Job item: Below is a listing to transcribe in full and exactly; keep the pictures out.

⁂

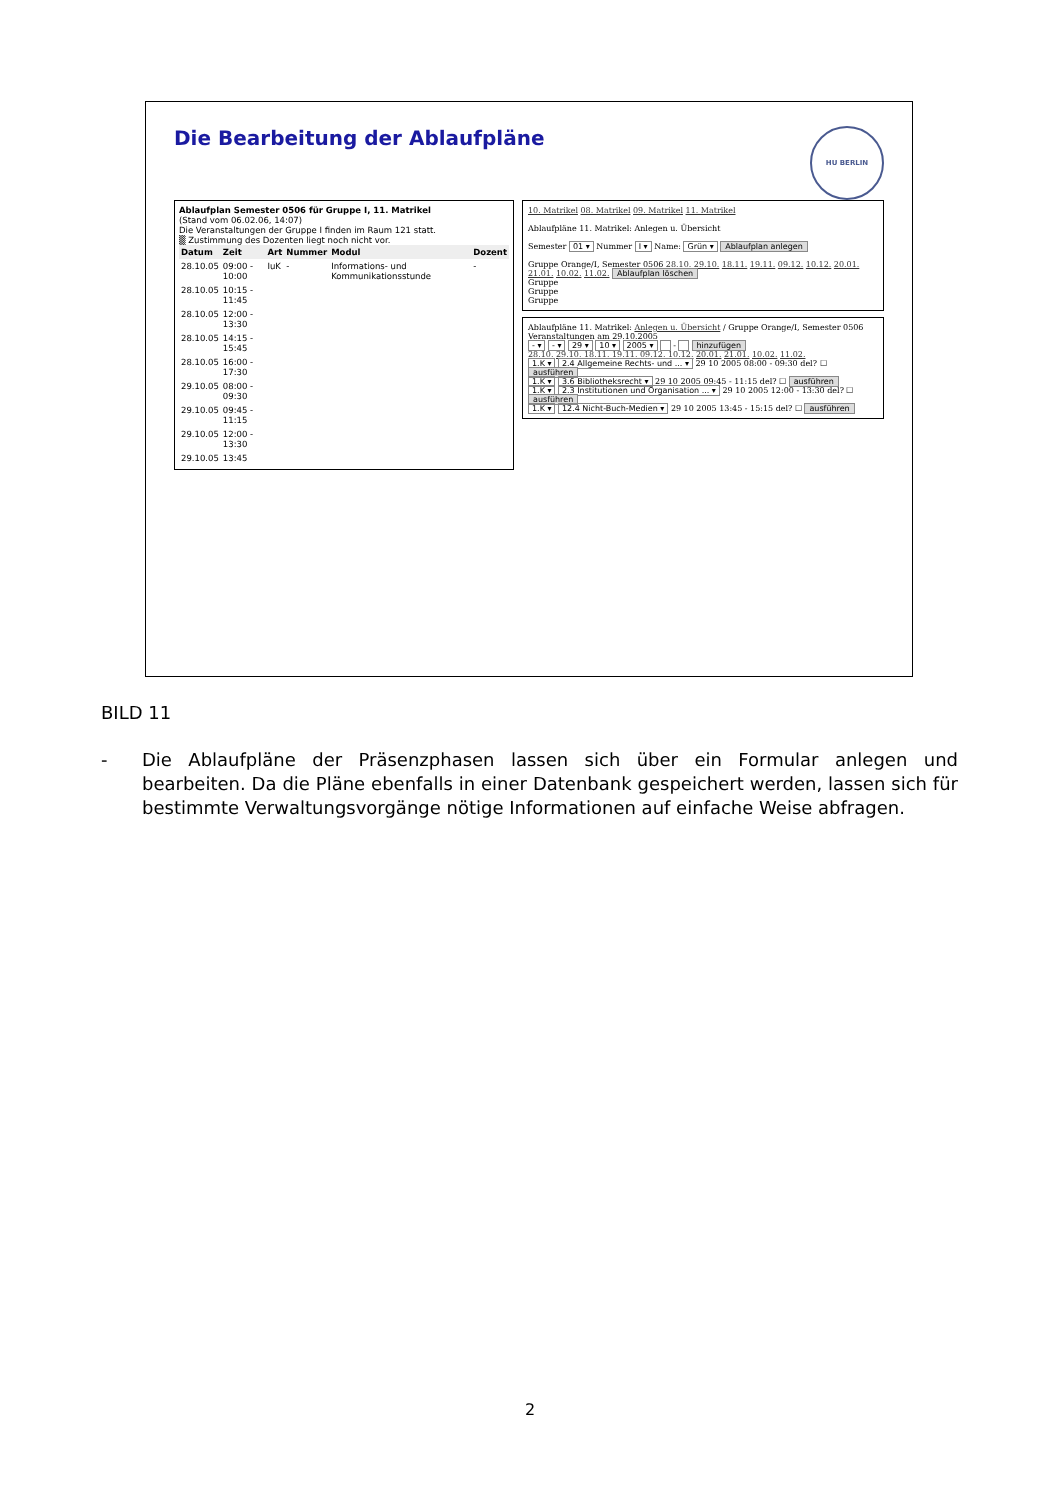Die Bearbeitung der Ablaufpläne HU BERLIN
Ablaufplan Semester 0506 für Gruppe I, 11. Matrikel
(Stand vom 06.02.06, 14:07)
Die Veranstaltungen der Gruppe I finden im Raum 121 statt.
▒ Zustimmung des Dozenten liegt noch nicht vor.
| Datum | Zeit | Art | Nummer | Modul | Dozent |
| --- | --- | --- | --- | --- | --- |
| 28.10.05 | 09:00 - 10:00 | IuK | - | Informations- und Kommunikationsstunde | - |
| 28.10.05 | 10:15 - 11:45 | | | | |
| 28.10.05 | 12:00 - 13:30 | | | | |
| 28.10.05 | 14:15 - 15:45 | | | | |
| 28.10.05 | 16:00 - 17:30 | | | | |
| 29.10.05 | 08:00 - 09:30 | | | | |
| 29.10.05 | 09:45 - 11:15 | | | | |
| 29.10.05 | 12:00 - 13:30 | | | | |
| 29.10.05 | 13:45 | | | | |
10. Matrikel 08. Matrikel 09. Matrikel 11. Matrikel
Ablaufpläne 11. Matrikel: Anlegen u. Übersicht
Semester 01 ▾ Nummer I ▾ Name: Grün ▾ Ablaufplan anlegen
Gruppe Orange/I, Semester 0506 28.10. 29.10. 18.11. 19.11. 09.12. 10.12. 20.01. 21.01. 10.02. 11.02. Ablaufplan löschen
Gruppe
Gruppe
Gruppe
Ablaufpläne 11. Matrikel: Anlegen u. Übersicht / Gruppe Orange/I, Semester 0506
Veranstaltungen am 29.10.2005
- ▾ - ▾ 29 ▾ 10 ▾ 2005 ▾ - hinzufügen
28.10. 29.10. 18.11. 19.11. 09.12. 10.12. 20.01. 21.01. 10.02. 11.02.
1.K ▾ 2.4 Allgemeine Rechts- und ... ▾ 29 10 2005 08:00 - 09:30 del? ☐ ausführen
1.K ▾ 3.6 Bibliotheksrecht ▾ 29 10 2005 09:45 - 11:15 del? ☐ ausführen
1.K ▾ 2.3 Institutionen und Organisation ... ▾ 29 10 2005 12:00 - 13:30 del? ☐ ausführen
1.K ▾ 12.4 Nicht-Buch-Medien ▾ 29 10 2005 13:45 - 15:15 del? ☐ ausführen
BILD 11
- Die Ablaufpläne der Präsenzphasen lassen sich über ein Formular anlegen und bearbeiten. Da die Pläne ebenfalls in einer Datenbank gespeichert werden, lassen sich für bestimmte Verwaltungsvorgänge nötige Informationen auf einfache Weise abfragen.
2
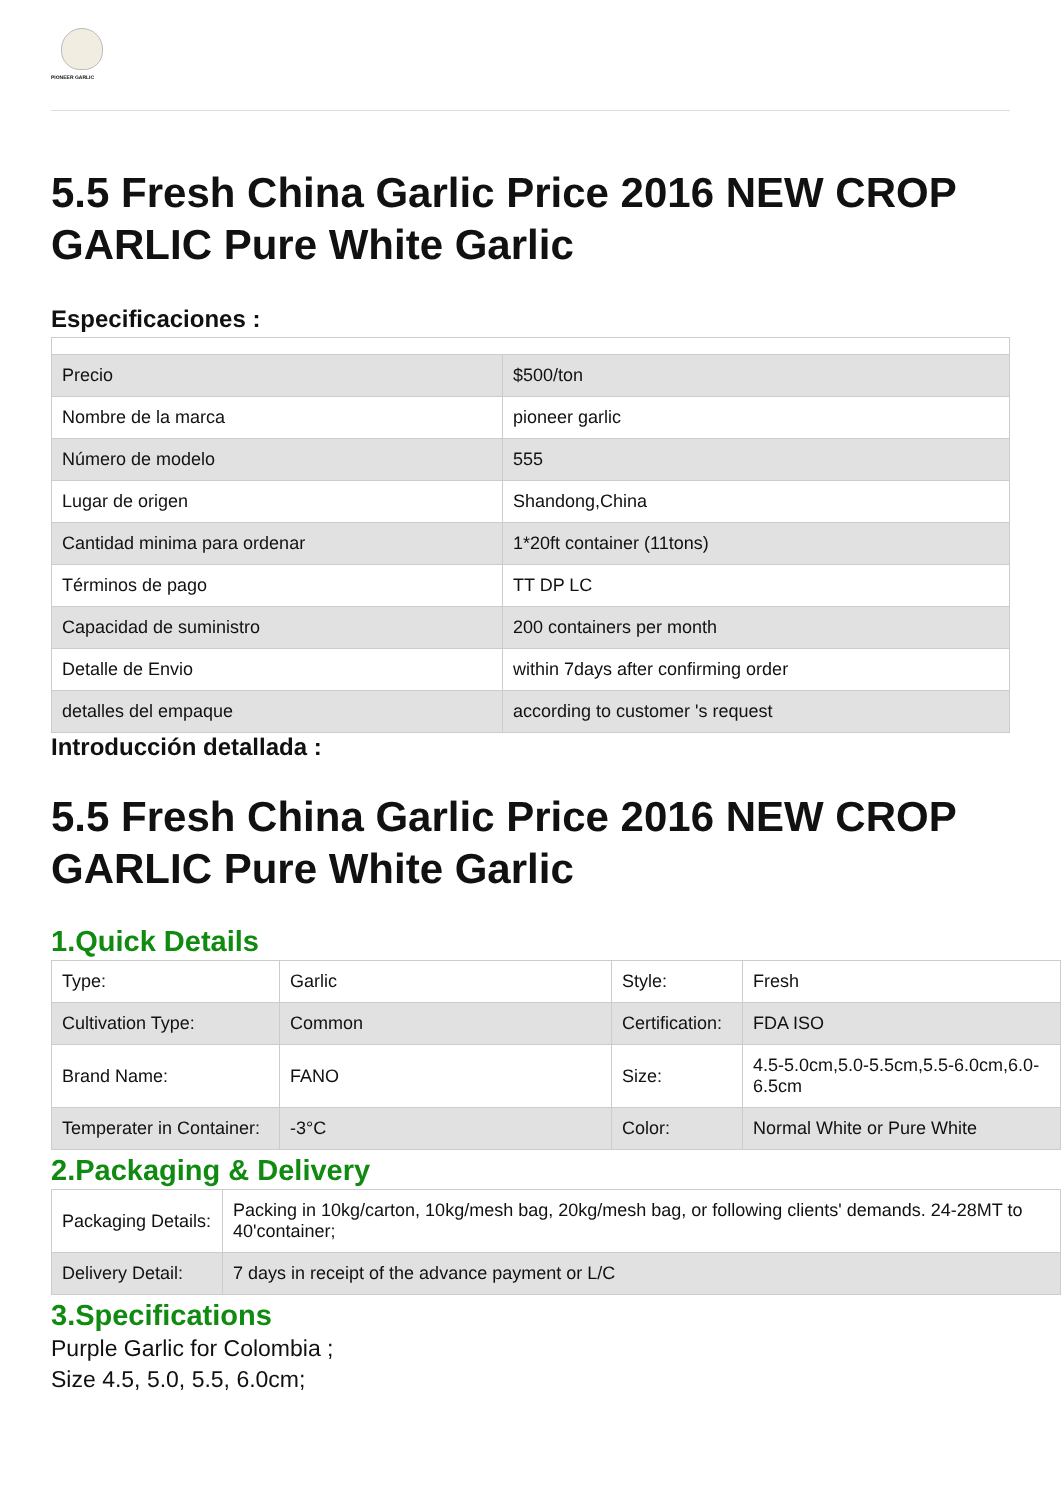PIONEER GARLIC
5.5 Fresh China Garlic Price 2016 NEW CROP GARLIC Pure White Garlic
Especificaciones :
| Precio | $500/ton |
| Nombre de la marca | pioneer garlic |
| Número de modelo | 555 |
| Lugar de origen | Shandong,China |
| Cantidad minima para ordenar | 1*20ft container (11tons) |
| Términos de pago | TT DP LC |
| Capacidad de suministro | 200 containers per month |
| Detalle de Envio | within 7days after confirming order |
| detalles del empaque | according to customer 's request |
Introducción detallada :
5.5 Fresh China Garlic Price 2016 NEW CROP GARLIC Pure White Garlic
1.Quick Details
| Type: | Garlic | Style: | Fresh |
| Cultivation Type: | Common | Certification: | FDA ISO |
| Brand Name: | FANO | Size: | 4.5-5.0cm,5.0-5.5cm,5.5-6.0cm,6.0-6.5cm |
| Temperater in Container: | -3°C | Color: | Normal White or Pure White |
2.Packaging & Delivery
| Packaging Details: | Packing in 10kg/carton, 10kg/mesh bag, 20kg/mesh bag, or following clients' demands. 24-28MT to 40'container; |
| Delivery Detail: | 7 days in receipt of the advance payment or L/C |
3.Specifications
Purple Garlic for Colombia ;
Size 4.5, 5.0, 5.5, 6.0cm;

⁂

Exercise output:
Die Bearbeitung der Ablaufpläne HU BERLIN
Ablaufplan Semester 0506 für Gruppe I, 11. Matrikel
(Stand vom 06.02.06, 14:07)
Die Veranstaltungen der Gruppe I finden im Raum 121 statt.
▒ Zustimmung des Dozenten liegt noch nicht vor.
| Datum | Zeit | Art | Nummer | Modul | Dozent |
| --- | --- | --- | --- | --- | --- |
| 28.10.05 | 09:00 - 10:00 | IuK | - | Informations- und Kommunikationsstunde | - |
| 28.10.05 | 10:15 - 11:45 | | | | |
| 28.10.05 | 12:00 - 13:30 | | | | |
| 28.10.05 | 14:15 - 15:45 | | | | |
| 28.10.05 | 16:00 - 17:30 | | | | |
| 29.10.05 | 08:00 - 09:30 | | | | |
| 29.10.05 | 09:45 - 11:15 | | | | |
| 29.10.05 | 12:00 - 13:30 | | | | |
| 29.10.05 | 13:45 | | | | |
10. Matrikel 08. Matrikel 09. Matrikel 11. Matrikel
Ablaufpläne 11. Matrikel: Anlegen u. Übersicht
Semester 01 ▾ Nummer I ▾ Name: Grün ▾ Ablaufplan anlegen
Gruppe Orange/I, Semester 0506 28.10. 29.10. 18.11. 19.11. 09.12. 10.12. 20.01. 21.01. 10.02. 11.02. Ablaufplan löschen
Gruppe
Gruppe
Gruppe
Ablaufpläne 11. Matrikel: Anlegen u. Übersicht / Gruppe Orange/I, Semester 0506
Veranstaltungen am 29.10.2005
- ▾ - ▾ 29 ▾ 10 ▾ 2005 ▾ - hinzufügen
28.10. 29.10. 18.11. 19.11. 09.12. 10.12. 20.01. 21.01. 10.02. 11.02.
1.K ▾ 2.4 Allgemeine Rechts- und ... ▾ 29 10 2005 08:00 - 09:30 del? ☐ ausführen
1.K ▾ 3.6 Bibliotheksrecht ▾ 29 10 2005 09:45 - 11:15 del? ☐ ausführen
1.K ▾ 2.3 Institutionen und Organisation ... ▾ 29 10 2005 12:00 - 13:30 del? ☐ ausführen
1.K ▾ 12.4 Nicht-Buch-Medien ▾ 29 10 2005 13:45 - 15:15 del? ☐ ausführen
BILD 11
- Die Ablaufpläne der Präsenzphasen lassen sich über ein Formular anlegen und bearbeiten. Da die Pläne ebenfalls in einer Datenbank gespeichert werden, lassen sich für bestimmte Verwaltungsvorgänge nötige Informationen auf einfache Weise abfragen.
2
PIONEER GARLIC
5.5 Fresh China Garlic Price 2016 NEW CROP GARLIC Pure White Garlic
Especificaciones :
| Precio | $500/ton |
| Nombre de la marca | pioneer garlic |
| Número de modelo | 555 |
| Lugar de origen | Shandong,China |
| Cantidad minima para ordenar | 1*20ft container (11tons) |
| Términos de pago | TT DP LC |
| Capacidad de suministro | 200 containers per month |
| Detalle de Envio | within 7days after confirming order |
| detalles del empaque | according to customer 's request |
Introducción detallada :
5.5 Fresh China Garlic Price 2016 NEW CROP GARLIC Pure White Garlic
1.Quick Details
| Type: | Garlic | Style: | Fresh |
| Cultivation Type: | Common | Certification: | FDA ISO |
| Brand Name: | FANO | Size: | 4.5-5.0cm,5.0-5.5cm,5.5-6.0cm,6.0-6.5cm |
| Temperater in Container: | -3°C | Color: | Normal White or Pure White |
2.Packaging & Delivery
| Packaging Details: | Packing in 10kg/carton, 10kg/mesh bag, 20kg/mesh bag, or following clients' demands. 24-28MT to 40'container; |
| Delivery Detail: | 7 days in receipt of the advance payment or L/C |
3.Specifications
Purple Garlic for Colombia ;
Size 4.5, 5.0, 5.5, 6.0cm;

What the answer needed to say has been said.